Il n’atteindra pas complètement cet objectif parce qu’il se heurte à la politique française telle qu’elle est mise en oeuvre par les fonctionnaires du protectorat, et au gouvernement français en métropole que Lyautey s’efforce de convaincre sans succès.
I. Un espace à pacifier (ie à dominer militairement)
A. Un territoire de l’armée
La conquête va prendre plus de 20 ans et ne s’achève qu’en 1934. Pendant toute la période, l’armée est présente au Maroc avec des effectifs fluctuants, notamment en raison de la guerre.
1914-1916 : première ponction puis seconde en 1918 suite à l’appel massif de Clemenceau.
Lyautey mène la politique de la carapace : il refuse le repli sur le Maroc littéral qui risque d’encourager la contestation de la présence française selon lui et préfère maintenir des hommes au contact avec les Marocains en vidant les zones où le contrôle est bien établi.
L’armée française au Maroc fait largement appel à des soldats indigènes algériens ou marocains.
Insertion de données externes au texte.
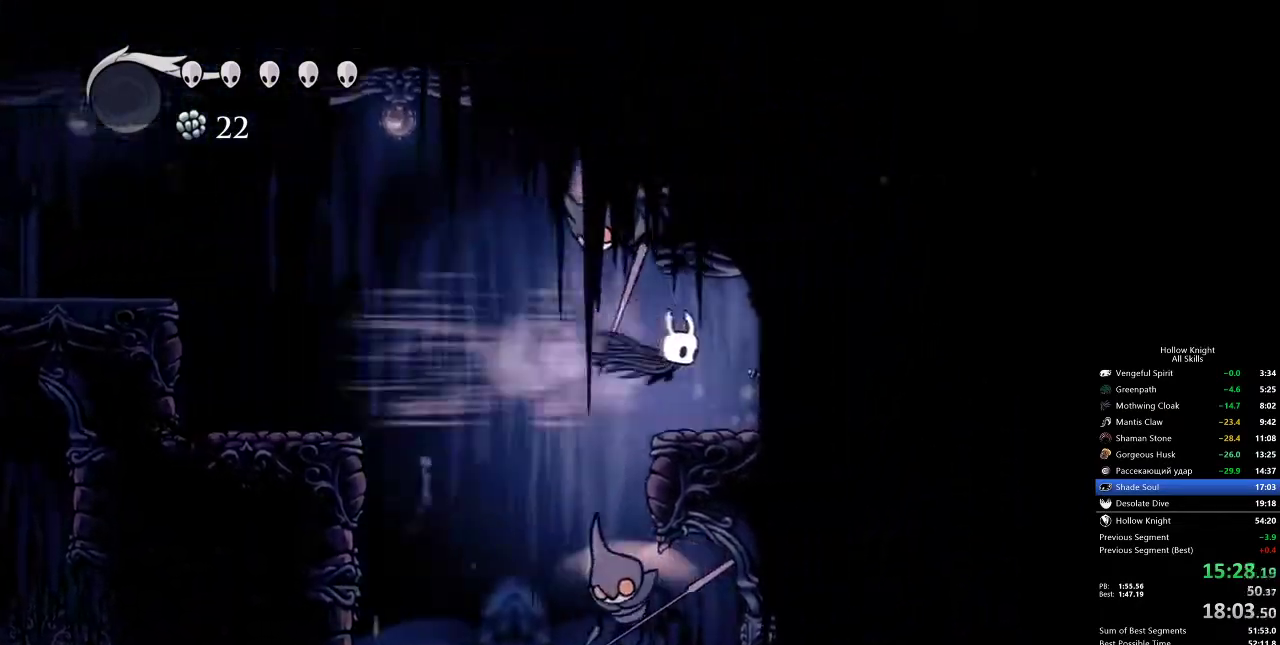
{"keys": ["jump", "right"], "events": [[100, "dash", "up"], [233, "right", "up"], [450, "jump", "down"], [450, "right", "down"]]}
Le pourcentage des Européens diminue jusqu’à la guerre du Rif contre Abd-el-Krim en 1925. Beaucoup d’Algériens qui ont joué un rôle important lors de l’insurrection de Fès de 1912 en protégeant les officiers français jusqu’à l’arrivée des renforts.
L’armée mène une conquête contre « les hommes libres ».
B. Une longue conquête contre les « hommes libres »
Lyautey parle de ces hommes (les Imazighen) comme des insurgés mais non comme des ennemis car il a la conviction d’agir pour le compte du sultan marocain.
Guerre longue et difficile passant par le blocus de la population. La tribu des Aït Yahya a été dévastée : nombreux orphelins, femmes obligées de s’adonner à la prostitution…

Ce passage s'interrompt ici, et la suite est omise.